Sergei M. Eisenstein was originally in talks to direct this film. He even wrote an early script, several hundred pages long. Eisenstein hoped to make his English-speaking directorial debut with this film, and Paramount wanted him to as well, but nothing came of it.
Theodore Dreiser sued Paramount for misrepresenting his novel by transforming it into an ordinary murder story. The judge ruled in favor of Paramount; Dreiser's motion to prevent release of the film was denied.
Theodore Dreiser's novel was based on the actual 1906 murder case of Chester Gillette, convicted of drowning his girlfriend Grace Brown in Big Moose Lake in upstate New York. Gillette was executed in the electric chair on 30 March 1908.
One of over 700 Paramount Productions, filmed between 1929 and 1949, which were sold to MCA/Universal in 1958 for television distribution, and have been owned and controlled by Universal ever since.

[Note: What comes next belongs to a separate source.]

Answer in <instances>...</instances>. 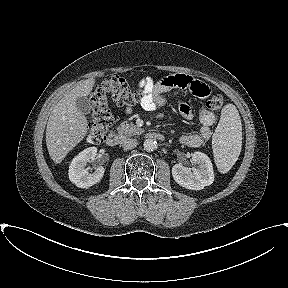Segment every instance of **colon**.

One of the very few feature films to be dubbed in Swedish. The audience, however, did not take to Swedish voices in an American film and preferred the subtitled version. Since then, subtitling has been the general practice in Sweden, with the exception of animated films and children's films (even then, an option of seeing the original version is usually available).

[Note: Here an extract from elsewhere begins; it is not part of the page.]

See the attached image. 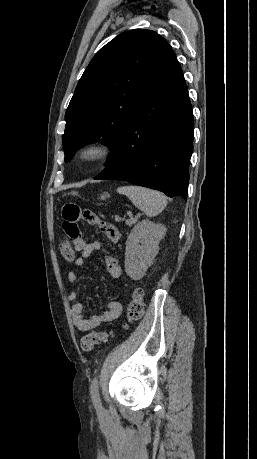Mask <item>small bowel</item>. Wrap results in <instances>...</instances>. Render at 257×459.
<instances>
[{"label": "small bowel", "mask_w": 257, "mask_h": 459, "mask_svg": "<svg viewBox=\"0 0 257 459\" xmlns=\"http://www.w3.org/2000/svg\"><path fill=\"white\" fill-rule=\"evenodd\" d=\"M60 220L64 222V235L69 236L73 251H80V255L73 262L77 267H83L86 260L101 248L98 241L88 242L87 234L90 231L86 228L80 232V222H90L100 229L112 243H117L121 238L119 230L97 217L94 208H88L87 205H76L75 200H66L65 205H62ZM104 264L112 278L117 279L121 276V267L117 258L110 255L105 256ZM78 279L79 275L76 271L68 272L69 283H75ZM78 296L77 290H71L68 298L73 301L70 309L73 324L80 331H89L102 324L110 323L119 318L122 313V303L115 300L108 302L101 314L85 318L82 303L76 301Z\"/></svg>", "instance_id": "1"}]
</instances>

The mother of Grace Brown, the real-life murder victim, filed a $150,000 libel suit against Paramount in 1934. The suit was settled out of court.
The movie was banned in England, South Africa and Italy because of reference to abortion. Other states required allusions to abortion to be deleted before release.
Writer Theodore Dreiser was dismayed to find that director Josef von Sternberg and Paramount had taken so many liberties with his book, and he successfully sued, which forced von Sternberg to add many scenes that had been edited out of the movie. The resulting final cut was so far from what von Sternberg had intended, he disowned the picture.